How Your Body Regulates the Cycle
Your cells don’t run the Krebs cycle at full speed all the time. Three key enzymes act as control points: citrate synthase (the first step), isocitrate dehydrogenase, and alpha-ketoglutarate dehydrogenase. All three respond to the ratio of NAD+ to NADH in the mitochondria, which itself reflects how much ATP the cell currently has. When energy is abundant, NADH levels are high, and these enzymes slow down. When the cell is burning through ATP, NAD+ levels rise and the cycle speeds up.

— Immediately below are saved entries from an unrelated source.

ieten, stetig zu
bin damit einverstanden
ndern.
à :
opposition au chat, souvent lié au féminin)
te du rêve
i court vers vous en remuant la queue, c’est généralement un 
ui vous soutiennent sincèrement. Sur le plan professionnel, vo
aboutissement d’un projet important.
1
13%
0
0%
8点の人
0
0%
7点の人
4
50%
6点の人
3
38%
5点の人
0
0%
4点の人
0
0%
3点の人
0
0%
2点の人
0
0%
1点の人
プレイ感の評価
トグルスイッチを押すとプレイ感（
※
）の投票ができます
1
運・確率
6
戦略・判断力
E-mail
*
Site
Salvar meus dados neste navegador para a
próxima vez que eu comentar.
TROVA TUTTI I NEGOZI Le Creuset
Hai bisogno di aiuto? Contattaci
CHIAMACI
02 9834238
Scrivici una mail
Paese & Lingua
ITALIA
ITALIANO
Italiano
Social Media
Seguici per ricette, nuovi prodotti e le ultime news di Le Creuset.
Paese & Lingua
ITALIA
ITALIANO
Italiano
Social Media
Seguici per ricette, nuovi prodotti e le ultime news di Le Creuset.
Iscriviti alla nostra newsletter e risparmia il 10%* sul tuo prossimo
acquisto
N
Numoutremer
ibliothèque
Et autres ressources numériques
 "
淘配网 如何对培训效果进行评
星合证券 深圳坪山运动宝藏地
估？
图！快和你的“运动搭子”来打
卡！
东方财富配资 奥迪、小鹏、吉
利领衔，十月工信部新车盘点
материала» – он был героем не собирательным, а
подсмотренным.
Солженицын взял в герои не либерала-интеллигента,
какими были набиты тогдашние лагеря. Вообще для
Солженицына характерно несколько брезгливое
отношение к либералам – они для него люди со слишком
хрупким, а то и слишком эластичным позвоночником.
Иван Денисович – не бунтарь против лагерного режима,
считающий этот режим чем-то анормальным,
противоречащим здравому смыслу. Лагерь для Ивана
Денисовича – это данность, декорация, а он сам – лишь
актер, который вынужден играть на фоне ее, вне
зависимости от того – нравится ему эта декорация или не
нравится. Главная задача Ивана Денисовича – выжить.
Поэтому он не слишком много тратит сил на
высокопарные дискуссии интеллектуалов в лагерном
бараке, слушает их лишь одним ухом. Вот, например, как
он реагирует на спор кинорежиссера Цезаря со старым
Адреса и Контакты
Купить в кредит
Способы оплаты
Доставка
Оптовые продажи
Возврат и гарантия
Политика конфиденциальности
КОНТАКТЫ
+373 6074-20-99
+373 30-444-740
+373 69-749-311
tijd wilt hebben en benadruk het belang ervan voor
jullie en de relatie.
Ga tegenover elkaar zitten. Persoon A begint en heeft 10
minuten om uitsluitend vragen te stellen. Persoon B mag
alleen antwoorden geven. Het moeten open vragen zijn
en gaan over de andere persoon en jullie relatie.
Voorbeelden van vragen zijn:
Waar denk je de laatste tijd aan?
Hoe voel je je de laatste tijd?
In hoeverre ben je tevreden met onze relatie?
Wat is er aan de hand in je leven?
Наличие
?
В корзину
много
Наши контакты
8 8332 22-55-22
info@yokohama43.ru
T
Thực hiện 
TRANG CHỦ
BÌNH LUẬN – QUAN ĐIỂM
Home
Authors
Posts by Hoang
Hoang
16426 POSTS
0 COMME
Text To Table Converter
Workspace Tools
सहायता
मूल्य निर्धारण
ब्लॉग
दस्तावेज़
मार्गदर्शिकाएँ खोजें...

Calcium ions also play a regulatory role. They increase the activity of several cycle enzymes, which helps explain why the cycle ramps up during muscle contraction, when calcium floods into muscle cells to trigger movement.

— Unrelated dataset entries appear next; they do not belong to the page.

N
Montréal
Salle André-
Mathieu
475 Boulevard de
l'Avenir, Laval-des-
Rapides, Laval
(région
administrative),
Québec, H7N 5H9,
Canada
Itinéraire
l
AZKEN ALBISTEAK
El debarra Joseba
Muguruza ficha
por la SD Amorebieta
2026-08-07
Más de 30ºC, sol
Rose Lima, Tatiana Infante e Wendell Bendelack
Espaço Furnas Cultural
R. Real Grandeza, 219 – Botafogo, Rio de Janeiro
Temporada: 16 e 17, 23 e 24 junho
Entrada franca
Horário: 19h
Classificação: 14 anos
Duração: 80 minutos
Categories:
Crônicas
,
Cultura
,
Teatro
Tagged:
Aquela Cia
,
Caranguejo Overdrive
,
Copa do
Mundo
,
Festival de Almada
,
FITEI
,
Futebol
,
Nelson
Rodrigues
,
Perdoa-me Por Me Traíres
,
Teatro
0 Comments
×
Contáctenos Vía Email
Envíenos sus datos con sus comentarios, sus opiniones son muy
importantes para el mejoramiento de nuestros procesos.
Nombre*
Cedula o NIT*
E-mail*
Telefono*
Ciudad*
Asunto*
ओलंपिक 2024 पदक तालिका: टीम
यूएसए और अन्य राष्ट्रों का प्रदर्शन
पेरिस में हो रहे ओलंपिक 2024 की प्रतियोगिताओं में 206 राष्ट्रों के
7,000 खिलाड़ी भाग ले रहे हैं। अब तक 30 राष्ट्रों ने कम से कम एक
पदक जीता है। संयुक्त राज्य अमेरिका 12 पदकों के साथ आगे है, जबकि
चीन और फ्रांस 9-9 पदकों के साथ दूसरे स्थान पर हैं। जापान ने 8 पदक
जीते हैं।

The Krebs Cycle During Exercise
During physical activity, your muscles demand far more ATP than at rest, and the Krebs cycle is a major part of meeting that demand. When you exercise at moderate intensity, your breathing and heart rate increase to deliver more oxygen to your muscles. Within a few minutes, your aerobic metabolism reaches a steady state where the Krebs cycle and electron transport chain supply the majority of energy your muscles need.

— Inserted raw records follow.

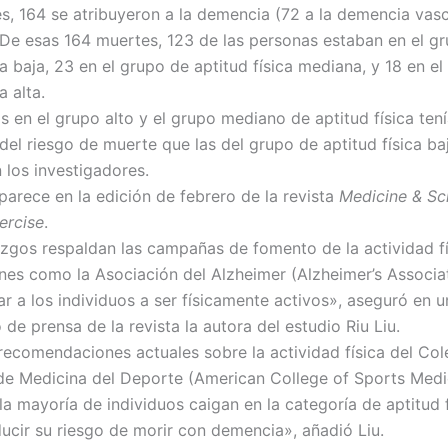
s, 164 se atribuyeron a la demencia (72 a la demencia vasc
 De esas 164 muertes, 123 de las personas estaban en el g
ca baja, 23 en el grupo de aptitud física mediana, y 18 en e
a alta.
s en el grupo alto y el grupo mediano de aptitud física te
del riesgo de muerte que las del grupo de aptitud física ba
 los investigadores.
parece en la edición de febrero de la revista
Medicine & Sc
ercise
.
azgos respaldan las campañas de fomento de la actividad f
nes como la Asociación del Alzheimer (Alzheimer’s Associat
r a los individuos a ser físicamente activos», aseguró en u
e prensa de la revista la autora del estudio Riu Liu.
 recomendaciones actuales sobre la actividad física del Col
e Medicina del Deporte (American College of Sports Medi
la mayoría de individuos caigan en la categoría de aptitud f
ducir su riesgo de morir con demencia», añadió Liu.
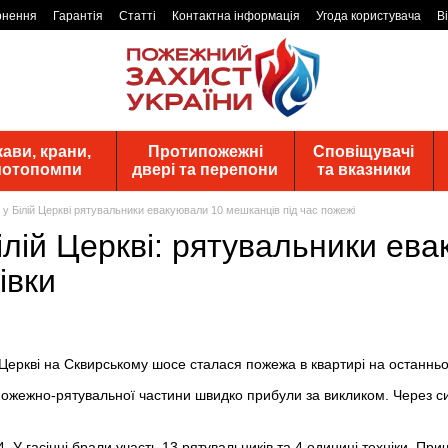
рнення
Гарантія
Статті
Контактна інформація
Угода користувача
В
ави, крани,
Протипожежні
Сповіщувачі
 мотопомпи
двері та перепони
та вказники
 у Білій Церкві рятувальники евакуювали 10 мешканців під час пожежі
лій Церкві: рятувальники ев
івки
й Церкві на Сквирському шосе сталася пожежа в квартирі на останнь
пожежно-рятувальної частини швидко прибули за викликом. Через с
4. У гасінні брали участь 13 рятувальників та 4 одиниці техніки. Пр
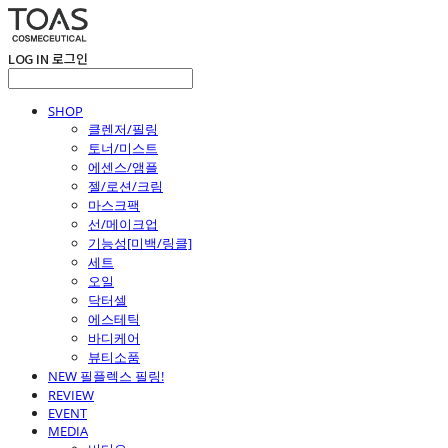
LOG IN
로그인
SHOP
클렌저/필링
토너/미스트
에센스/앰플
젤/로션/크림
마스크팩
선/메이크업
기능성[미백/링클]
세트
오일
닥터셀
에스테틱
바디케어
뷰티소품
NEW 필플렉스 필링!
REVIEW
EVENT
MEDIA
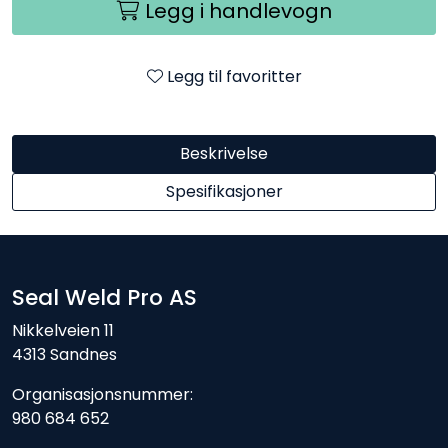
Legg i handlevogn
Legg til favoritter
Beskrivelse
Spesifikasjoner
Seal Weld Pro AS
Nikkelveien 11
4313 Sandnes
Organisasjonsnummer:
980 684 652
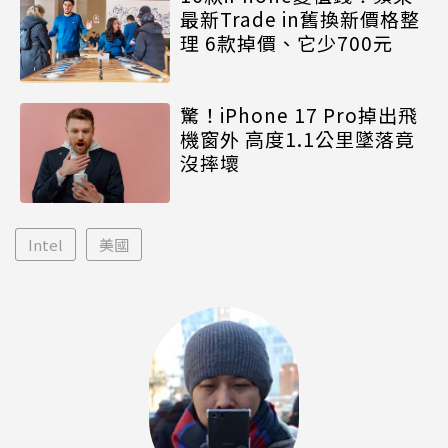
最新Trade in舊換新價格整
理 6款掉價、它少700元
驚！iPhone 17 Pro掉出飛
機窗外 高度1.1公里墜落竟
沒摔壞
Intel
美國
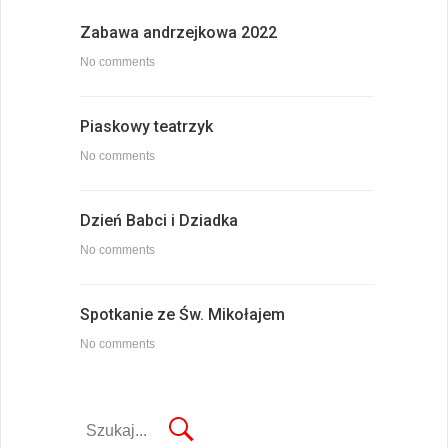
Zabawa andrzejkowa 2022
No comments
Piaskowy teatrzyk
No comments
Dzień Babci i Dziadka
No comments
Spotkanie ze Św. Mikołajem
No comments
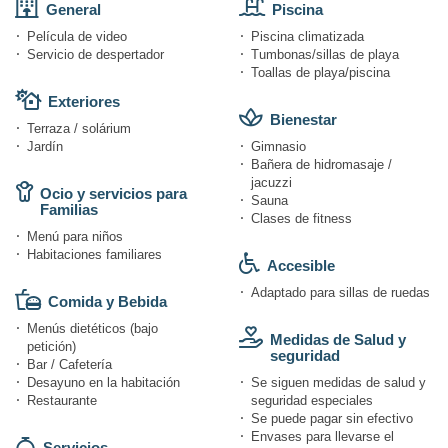
General
Piscina
Película de video
Piscina climatizada
Servicio de despertador
Tumbonas/sillas de playa
Toallas de playa/piscina
Exteriores
Bienestar
Terraza / solárium
Jardín
Gimnasio
Bañera de hidromasaje /
jacuzzi
Ocio y servicios para
Sauna
Familias
Clases de fitness
Menú para niños
Habitaciones familiares
Accesible
Adaptado para sillas de ruedas
Comida y Bebida
Menús dietéticos (bajo
Medidas de Salud y
petición)
seguridad
Bar / Cafetería
Desayuno en la habitación
Se siguen medidas de salud y
Restaurante
seguridad especiales
Se puede pagar sin efectivo
Envases para llevarse el
Servicios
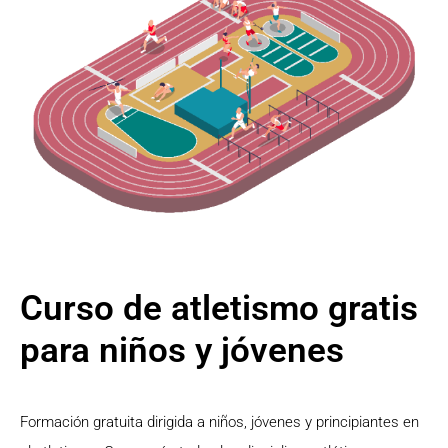
Curso de atletismo gratis
para niños y jóvenes
Formación gratuita dirigida a niños, jóvenes y principiantes en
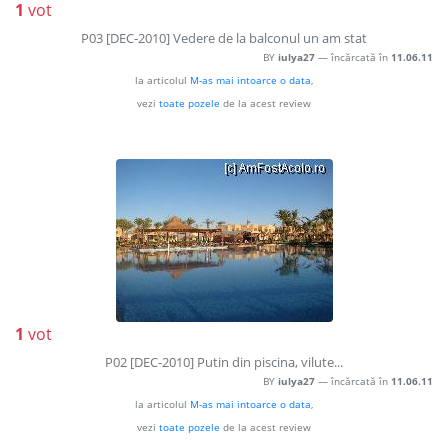
1
vot
P03 [DEC-2010] Vedere de la balconul un am stat
BY
iulya27
— încărcată în
11.06.11
la articolul
M-as mai intoarce o data
,
vezi
toate pozele
de la acest review
1
vot
P02 [DEC-2010] Putin din piscina, vilute...
BY
iulya27
— încărcată în
11.06.11
la articolul
M-as mai intoarce o data
,
vezi
toate pozele
de la acest review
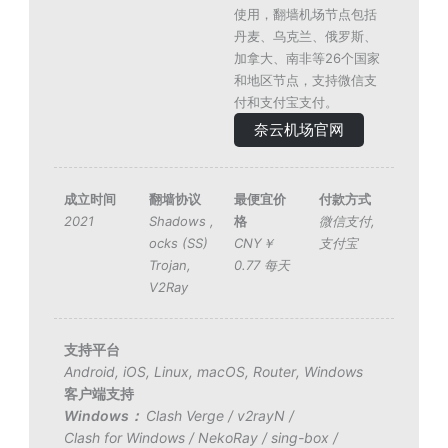
使用，翻墙机场节点包括
丹麦、乌克兰、俄罗斯、
加拿大、南非等26个国家
和地区节点，支持微信支
付和支付宝支付。
奈云机场官网
成立时间
翻墙协议
最便宜价
付款方式
2021
Shadows
,
格
微信支付
,
ocks (SS)
CNY￥
支付宝
Trojan
,
0.77 每天
V2Ray
支持平台
Android
,
iOS
,
Linux
,
macOS
,
Router
,
Windows
客户端支持
Windows：
Clash Verge
/
v2rayN
/
Clash for Windows
/
NekoRay
/
sing-box
/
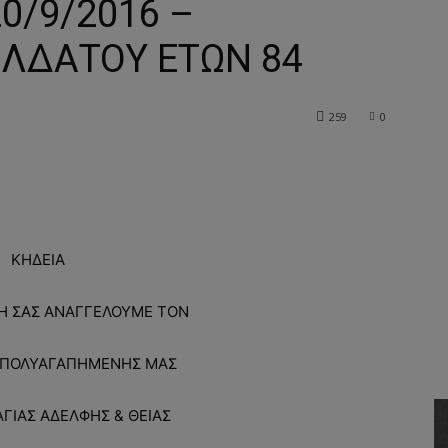
20/9/2016 –
ΛΔΑΤΟΥ ΕΤΩΝ 84
259
0
ΚΗΔΕΙΑ
ΨΗ ΣΑΣ ΑΝΑΓΓΕΛΟΥΜΕ ΤΟΝ
 ΠΟΛΥΑΓΑΠΗΜΕΝΗΣ ΜΑΣ
ΓΙΑΣ ΑΔΕΛΦΗΣ & ΘΕΙΑΣ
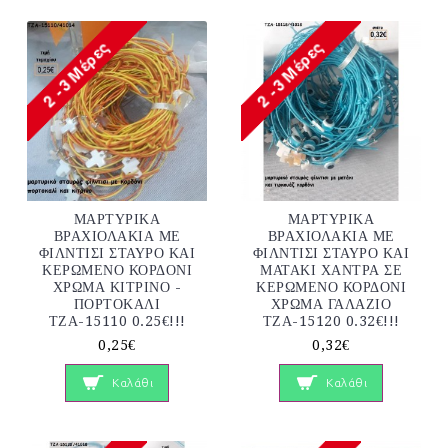
ΜΑΡΤΥΡΙΚΑ
ΜΑΡΤΥΡΙΚΑ
ΒΡΑΧΙΟΛΑΚΙΑ ΜΕ
ΒΡΑΧΙΟΛΑΚΙΑ ΜΕ
ΦΙΛΝΤΙΣΙ ΣΤΑΥΡΟ ΚΑΙ
ΦΙΛΝΤΙΣΙ ΣΤΑΥΡΟ ΚΑΙ
ΚΕΡΩΜΕΝΟ ΚΟΡΔΟΝΙ
ΜΑΤΑΚΙ ΧΑΝΤΡΑ ΣΕ
ΧΡΩΜΑ ΚΙΤΡΙΝΟ -
ΚΕΡΩΜΕΝΟ ΚΟΡΔΟΝΙ
ΠΟΡΤΟΚΑΛΙ
ΧΡΩΜΑ ΓΑΛΑΖΙΟ
ΤΖΑ-15110 0.25€!!!
ΤΖΑ-15120 0.32€!!!
0,25€
0,32€
Καλάθι
Καλάθι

During high-intensity exercise, your muscles burn through carbohydrates preferentially because the rate of ATP production from carbs is about twice as fast as from fat. Pyruvate from glucose breakdown floods into the mitochondria and gets converted to acetyl-CoA, spinning the cycle faster. At very high intensities, when oxygen delivery can’t keep pace, your muscles increasingly rely on anaerobic pathways (producing lactic acid) while the aerobic system works at its ceiling.
Beyond Energy: Building Blocks for the Body
The Krebs cycle isn’t just about burning fuel. Several of its intermediates get pulled out and used as raw materials for building other molecules your body needs. Alpha-ketoglutarate and oxaloacetate, for example, serve as starting points for making certain amino acids. Citrate can be exported from the mitochondria and used to build fatty acids for cell membranes and energy storage. Succinyl-CoA is a precursor for making heme, the molecule in red blood cells that carries oxygen.
When intermediates are siphoned off for these purposes, they must be replaced to keep the cycle turning. Your cells handle this through “anaplerotic” reactions, which is just a technical way of saying refill reactions. The most common one converts pyruvate directly into oxaloacetate, topping off the cycle so it can keep running even while donating its components to other processes.
Who Discovered It
The cycle is named after Hans Adolf Krebs, a German-born British biochemist who mapped out the pathway in 1937. He received the Nobel Prize in Physiology or Medicine in 1953 for the discovery, sharing the prize with Fritz Lipmann, who identified coenzyme A, the molecule that delivers acetyl groups into the cycle. Krebs built on earlier work identifying individual reactions and was the first to recognize that they formed a continuous loop rather than a linear pathway.